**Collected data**
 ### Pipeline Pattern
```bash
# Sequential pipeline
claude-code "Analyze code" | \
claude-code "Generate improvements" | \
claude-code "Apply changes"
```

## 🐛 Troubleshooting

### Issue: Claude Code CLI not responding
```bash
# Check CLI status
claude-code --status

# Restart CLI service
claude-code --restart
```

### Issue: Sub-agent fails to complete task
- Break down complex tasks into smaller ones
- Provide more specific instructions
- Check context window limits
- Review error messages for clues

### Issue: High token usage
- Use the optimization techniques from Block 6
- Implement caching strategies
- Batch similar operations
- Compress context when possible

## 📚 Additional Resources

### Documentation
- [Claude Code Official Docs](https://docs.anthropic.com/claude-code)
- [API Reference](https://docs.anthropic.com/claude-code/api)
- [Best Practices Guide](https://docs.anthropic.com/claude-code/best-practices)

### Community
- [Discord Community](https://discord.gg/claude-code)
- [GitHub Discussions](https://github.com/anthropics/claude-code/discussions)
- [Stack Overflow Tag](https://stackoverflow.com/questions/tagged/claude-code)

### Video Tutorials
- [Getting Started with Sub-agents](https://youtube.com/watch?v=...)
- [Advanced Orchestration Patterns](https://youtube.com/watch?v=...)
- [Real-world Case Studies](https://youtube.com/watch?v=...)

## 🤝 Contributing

==

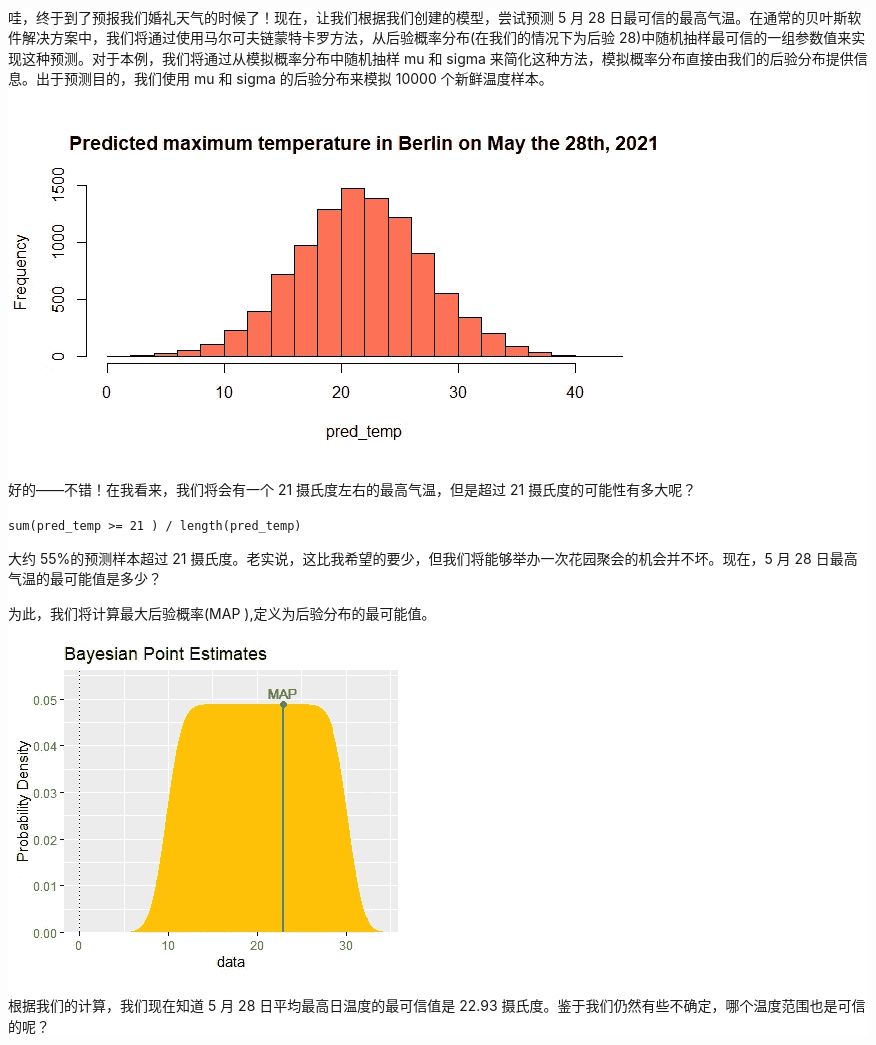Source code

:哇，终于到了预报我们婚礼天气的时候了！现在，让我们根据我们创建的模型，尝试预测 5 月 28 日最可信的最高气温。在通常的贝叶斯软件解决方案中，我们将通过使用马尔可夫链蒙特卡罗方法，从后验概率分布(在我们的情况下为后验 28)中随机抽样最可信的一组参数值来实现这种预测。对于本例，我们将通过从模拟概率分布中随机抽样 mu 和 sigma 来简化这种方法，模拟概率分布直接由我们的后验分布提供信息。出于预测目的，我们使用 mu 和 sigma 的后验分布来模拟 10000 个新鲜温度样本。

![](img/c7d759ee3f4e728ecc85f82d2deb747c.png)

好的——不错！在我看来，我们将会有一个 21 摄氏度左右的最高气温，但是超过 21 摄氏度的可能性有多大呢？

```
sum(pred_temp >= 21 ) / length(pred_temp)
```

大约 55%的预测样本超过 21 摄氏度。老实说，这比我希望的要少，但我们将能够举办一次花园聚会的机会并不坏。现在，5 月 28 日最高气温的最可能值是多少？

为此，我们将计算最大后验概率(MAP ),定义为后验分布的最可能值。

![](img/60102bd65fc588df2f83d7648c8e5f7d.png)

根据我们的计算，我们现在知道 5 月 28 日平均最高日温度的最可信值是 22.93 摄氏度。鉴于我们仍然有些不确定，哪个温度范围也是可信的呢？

**Task prompt**
Copy range, inclusive: the line holding "### Issue: Claude Code CLI not responding" to the line holding "- Implement caching strategies". Reproduce exactly those lines of the records above and no others.

**Answer area**
### Issue: Claude Code CLI not responding
```bash
# Check CLI status
claude-code --status

# Restart CLI service
claude-code --restart
```

### Issue: Sub-agent fails to complete task
- Break down complex tasks into smaller ones
- Provide more specific instructions
- Check context window limits
- Review error messages for clues

### Issue: High token usage
- Use the optimization techniques from Block 6
- Implement caching strategies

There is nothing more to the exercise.